- **Given passage**
Esteban Guerrieri (born 19 January 1985 in Buenos Aires) is an Argentine racing driver set to compete in the 2023 FIA World Endurance Championship for Vanwall Racing Team. He was runner-up in Indy Lights in 2011 and 2012, and in the WTCR series, he was the most successful driver in terms of race wins and was overall runner-up in 2019.

Early career

Formula racing 
After graduating from karts, Guerrieri competed in various Formula Renault 2000 championships from 2001 to 2003. He won the Formula Renault 2000 Masters series in 2003, with 124 points and three wins from eight races in total.

For 2004, he took the large step up to Formula 3000, driving for BCN Competición. He performed well in his début year, finishing tied on 28 points in seventh place with compatriot and fellow rookie José María López. His best result came at the Hockenheim round of the season, where he finished in third place.

- **Exercise directions**
Edit the stretch of the text about Esteban Guerrieri from "Early career" through "races in total." by changing "karts" to "karting", and write that stretch out. Use only the text about Esteban Guerrieri.

- **Records shown**
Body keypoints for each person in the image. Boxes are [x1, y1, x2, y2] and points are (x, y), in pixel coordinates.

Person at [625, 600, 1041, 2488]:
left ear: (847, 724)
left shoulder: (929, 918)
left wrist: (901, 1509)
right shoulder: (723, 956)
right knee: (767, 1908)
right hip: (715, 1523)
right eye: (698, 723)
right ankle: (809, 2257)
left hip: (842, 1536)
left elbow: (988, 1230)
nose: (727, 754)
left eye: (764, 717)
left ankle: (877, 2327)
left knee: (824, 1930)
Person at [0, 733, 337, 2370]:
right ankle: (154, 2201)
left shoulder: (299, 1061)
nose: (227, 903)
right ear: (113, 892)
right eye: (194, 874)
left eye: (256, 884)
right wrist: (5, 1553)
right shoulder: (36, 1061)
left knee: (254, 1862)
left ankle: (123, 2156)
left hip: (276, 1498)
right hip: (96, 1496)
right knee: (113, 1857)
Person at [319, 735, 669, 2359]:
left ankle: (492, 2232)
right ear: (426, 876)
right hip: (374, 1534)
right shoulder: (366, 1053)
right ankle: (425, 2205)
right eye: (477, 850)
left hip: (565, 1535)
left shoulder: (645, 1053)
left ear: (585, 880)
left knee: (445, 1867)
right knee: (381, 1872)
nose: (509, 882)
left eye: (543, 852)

- **Task output**
Early career

Formula racing 
After graduating from karting, Guerrieri competed in various Formula Renault 2000 championships from 2001 to 2003. He won the Formula Renault 2000 Masters series in 2003, with 124 points and three wins from eight races in total.